The excavations also uncovered collapsed stones that possibly belonged to large buildings which were spread over dozens of meters, Sharvit said.

“What emerges from these finds is a clear picture of systematic and deliberate destruction of the port facilities that occurred in antiquity,” Sharvit said.

A mooring stone that was incorporated into the quay. There was a hole in the stone in which the mooring/anchoring rope was inserted.

Arutz Sheva has additional commentary from Sharvit:

He adds, “Recently a find was uncovered that suggests we are excavating part of the military port of Akko. We are talking about an impressive section of stone pavement about 8 meters long by 5 meters wide that was partially exposed. The floor is delimited on both sides by two impressive stone walls that are also built in the Phoenician manner. It seems that the floor between the walls slopes slightly toward the south, and there was a small amount of stone collapse in its center. Presumably this is a slipway, an installation that was used for lifting boats onto the shore, probably warships in this case”. According to Sharvit, “Only further archaeological excavations will corroborate or invalidate this theory”.

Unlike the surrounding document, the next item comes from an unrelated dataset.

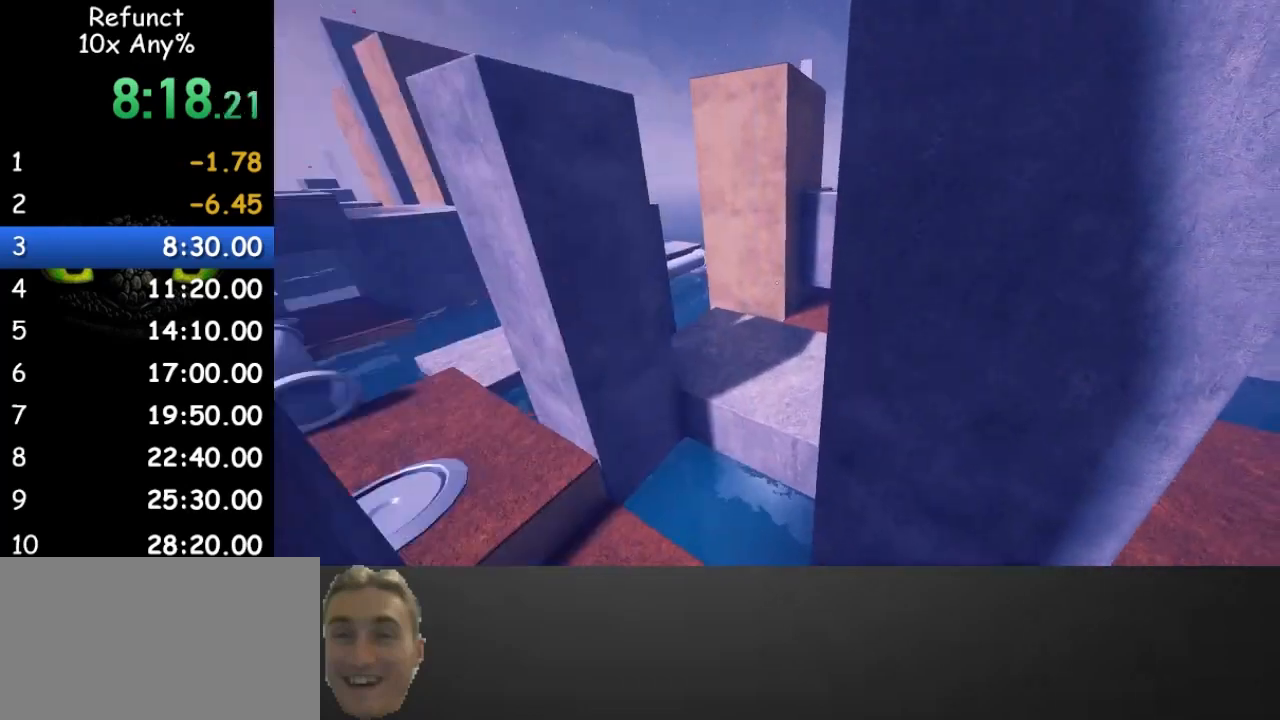
{"keys": ["space", "w"], "mouse": [], "events": [[33, "space", "up"], [67, "space", "down"], [233, "space", "up"], [267, "space", "down"], [400, "space", "up"], [467, "space", "down"]]}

The bottom of the ancient harbor was exposed at the foot of the installations. There, the mooring stones were found, as well as thousands of fragments of pottery vessels, among which are dozens of intact vessels and metallic objects. The preliminary identification of the pottery vessels indicates that many of them come from islands in the Aegean Sea, including Knidos, Rhodes, Kos and others, as well as other port cities located along the Mediterranean coast.

An imported bowl characteristic of the Hellenistic period. The bowl was found in a layer of harbor sludge. This layer contained thousands of intact pottery vessels and potsherds.

According to Ynet News:

Now, for the first time, portions of the port that meet the ancient shoreline and Hellenistic city have been revealed. “Sadly portions of the dock continue beneath the Ottoman wall – portions which we will mot likely not be able to excavate in the future, Sharvit added.

Nonetheless, excavations will continue on portions of the port heading towards the sea and the port in attempts to try and discover the purpose of the port and whether there is any connection between the port’s destruction and the destruction carried out by Ptolemy in 312 BC, the destruction caused by the Hasmonean revolt in 167 BC or another event.